When she lays pastel and charcoal, she breaks down the raw sticks “to the point where I’m just embedding them in the surface for sometimes hours to get the surface I want or the fade – I’ll move from a dark blue to a light blue, laying down the different colors to get me there.” There can be drawing; there can be the laying in of those security envelope backgrounds, as at the top of “Sorrow.”
The veins she mines are deeply personal.
“My work derives from an impulse to create and also from a compulsion to speak,” Kempthorn says in her artistic statement. “In Joan Didion’s The White Album, she wrote that, ‘We tell ourselves stories in order to live.’ To me, she is describing our very human need to document our lives, and how sharing stories acts as a salve for everything from the everyday bruises to the larger burden of existence.”
The loss of a loved one leaves an ache. It can also inspire.
Kempthorn speaks of Uncle Ted, a favorite of hers, whose death from liver failure in 2010 sparked a burst of creativity.
“He died and I ended up making a sort of a cycle of drawings that had to do with him. He was a real hard-ass, was a heavy drinker.

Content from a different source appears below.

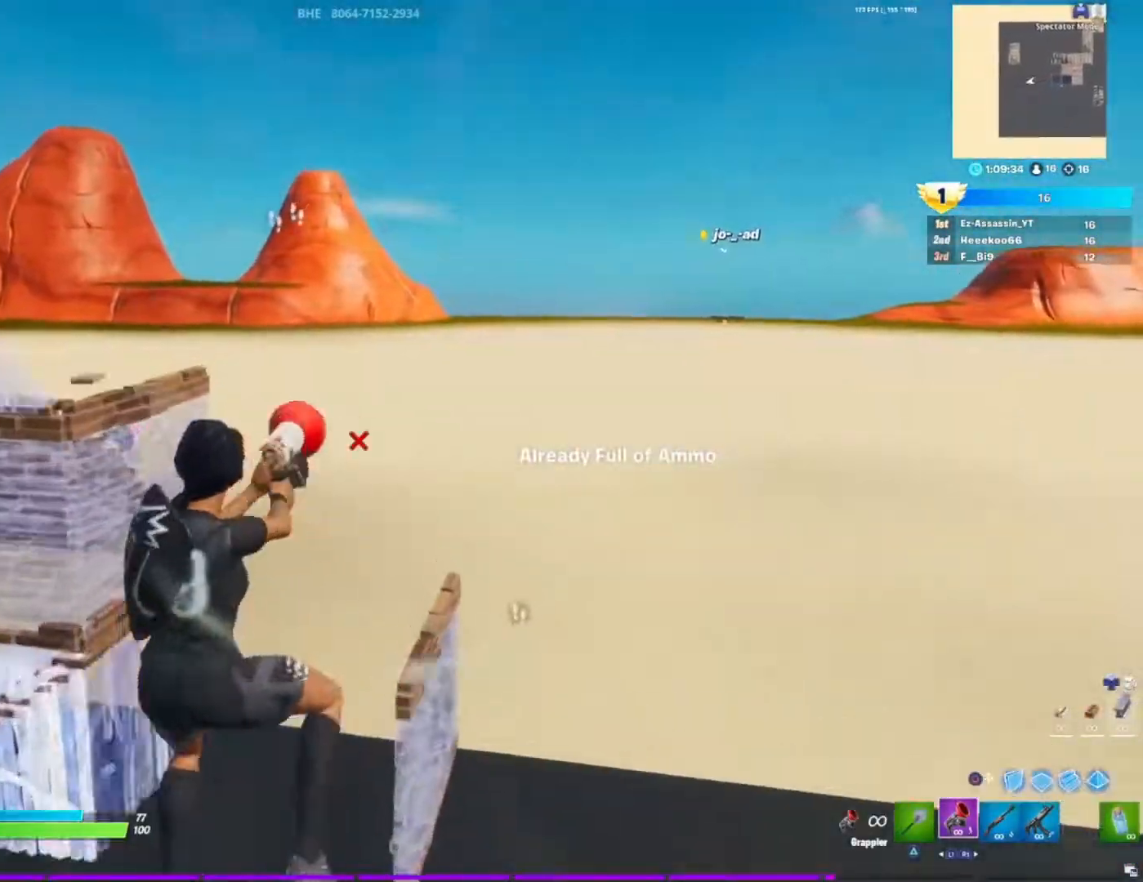
{"buttons": ["R2"], "left_stick": "center", "right_stick": "up", "events": [[67, "right_stick", "down-left"], [317, "right_stick", "up"], [433, "R2", "down"]]}
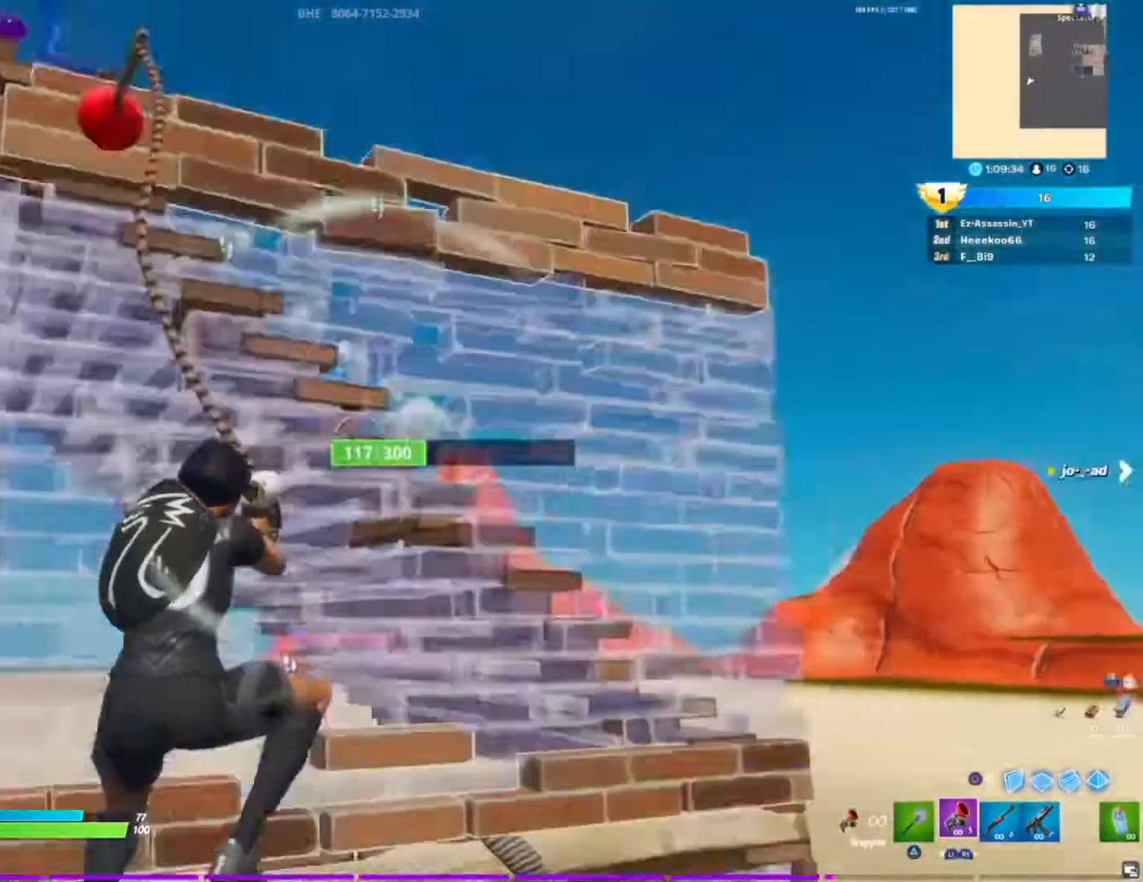
{"buttons": [], "left_stick": "up-right", "right_stick": "up-left", "events": [[17, "right_stick", "down-left"], [67, "R2", "up"], [250, "R1", "down"], [250, "left_stick", "up-left"], [250, "right_stick", "left"], [350, "R1", "up"], [417, "right_stick", "up-left"], [433, "left_stick", "up-right"]]}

“In my family, on both sides, there’s all kinds of mental illness. … I have my own dark passages, you know? But my parents, they also were very …” she ruminates. “They’re both very engaged with living, they’re very active, very involved, doing things.”
In Kempthorn’s art, there’s a sunniness. But darkness lurks. Though delicate and precise, her work also evidences gravity. This is not frivolous art, no matter how entertaining and provocative.
Kempthorn’s recollection of Christmas is an example of that shadowplay. It was always a special time for her and her family, and a tradition she keeps to this day, inviting her students into her home to celebrate the holiday. But a heaviness accompanied those celebrations.
“There was always a real sense of wonder in my life (at Christmastime),” she adds, but it’s “counterbalanced by a lot of this other, darker stuff.”
Kempthorn’s art, psychologically complex and absorbing, creates a sense of wonder, defying you to stop looking. CV
*Lead image: Amber Devon Kempthorn lines the walls of her Hiram studio with artistic inspiration.